Experiments in Dust Failures

 

There's not much to maintain in a PV system. Keeping the PV surfaces clean and and replacing occasional failed components is about the extent of it.

 

Experiments in Dust  I worry a lot about dirty glass. Most of the literature claims that normal rainfall is adequate to keep the panels clean.

We don't get much rain here, but there is a lot of dust, and many birds. I've had a problem with birds roosting on the upper edge of the panels, and their flyovers cause some trouble. I visit the array several times weekly and remove two or three bird blemishes.
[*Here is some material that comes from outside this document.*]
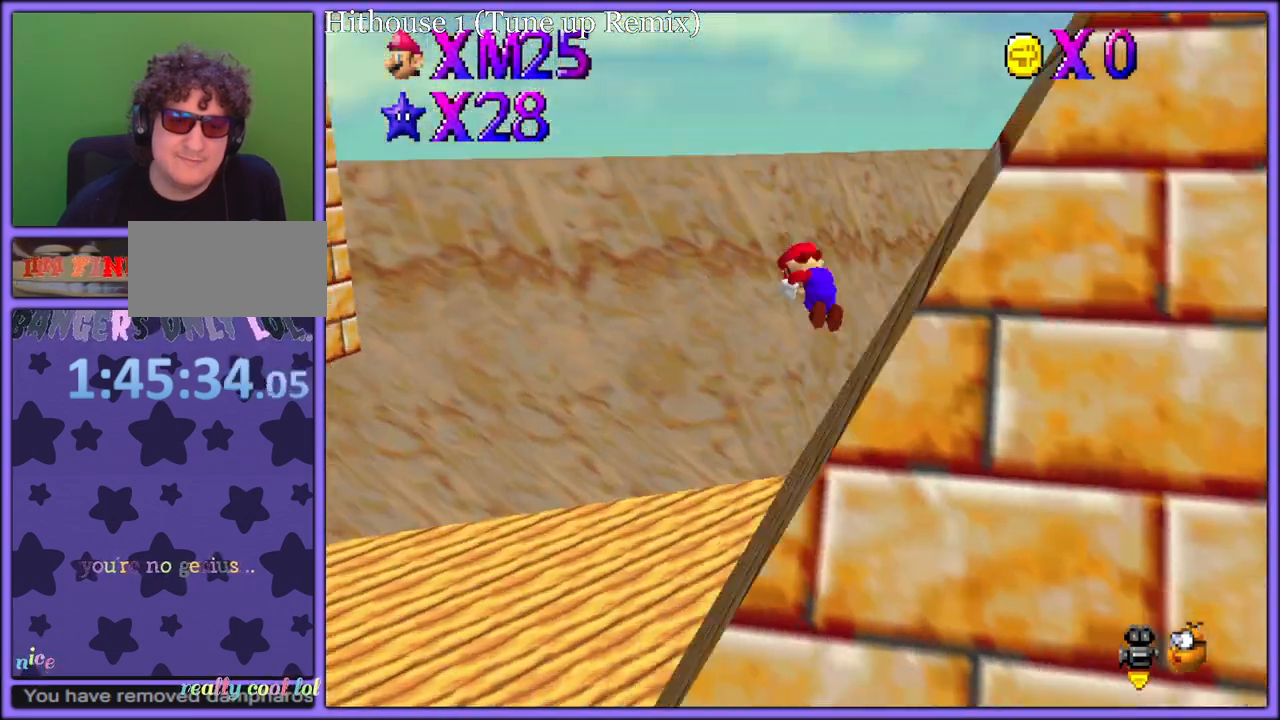
{"buttons": [], "left_stick": "left", "button_events": [[33, "C_DOWN", "up"], [50, "C_LEFT", "up"]]}
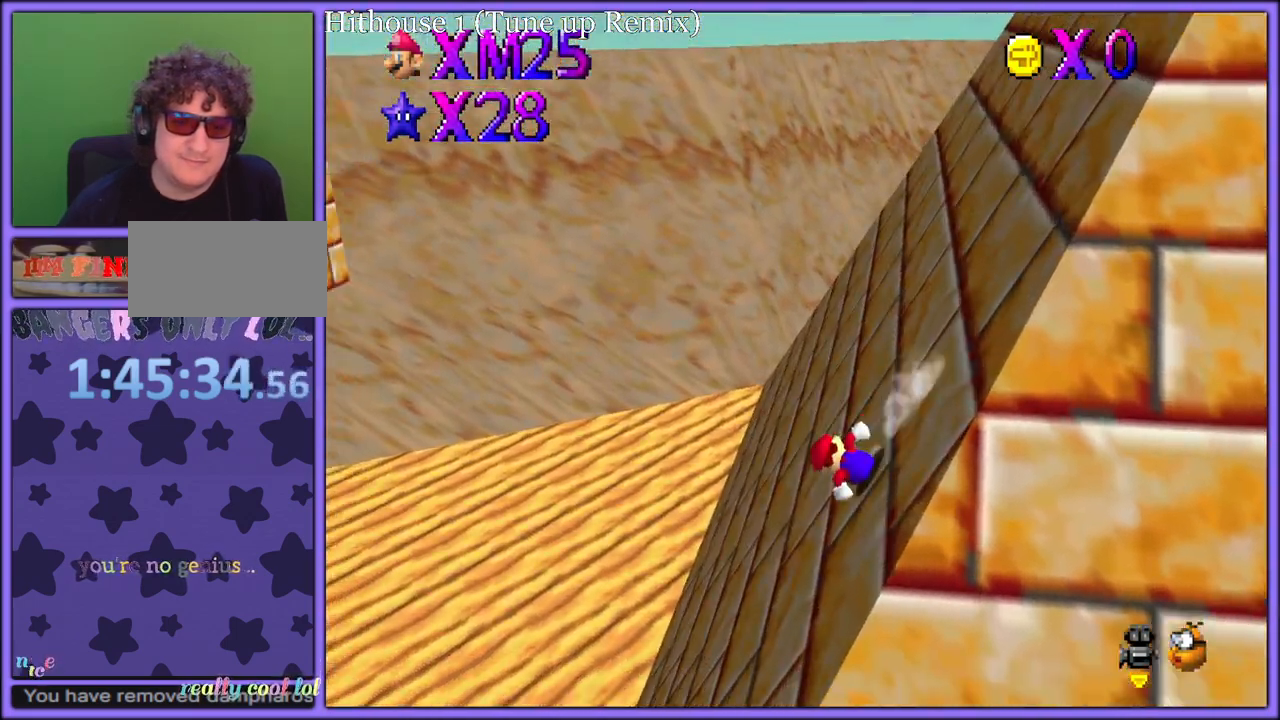
{"buttons": ["A"], "left_stick": "up-left", "button_events": [[233, "A", "down"]]}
Finally I performed an experiment to quantify the effect of dust. It was a little subjective but meaningful results were obtained.

The bird roosting problem was solved by stretching a slack wire a few inches north of the upper panel edges. But the flyover blemishes and dust accumulation will always be maintenance issues.

I'm troubled by the potential for power loss caused by surface contaminants. Each sub array in the system consists of 24 panels (864 individual cells) that are series-wired. If a small area of one cell is shaded by an opaque bird dropping the entire sub array photocurrent is correspondingly reduced. If the shadowed area is large the cell becomes a load instead of a source, and suffers a polarity reversal. This condition usually causes no permanent damage, but the power delivered by the entire string suffers many times the loss of the impaired cell's contribution.
I fretted about this, and finally found some documentation to support my concerns. This site contains lots of valuable information, and demonstrates how an impairment of 75% of a single cell's surface can reduce the entire module power by 70%. So the moral of this story is "keep the birds away".
Equipment Failures 

There were several failures with the Xantrex inverters, but only one since the upgrade to Sunny Boys. The link on the left leads to the failure log pages.

 

Declination Adjustments  One routine maintenance task is the changing of elevation angle. I perform this about a month after the autumnal equinox and about a month before the vernal equinox. It takes about an hour.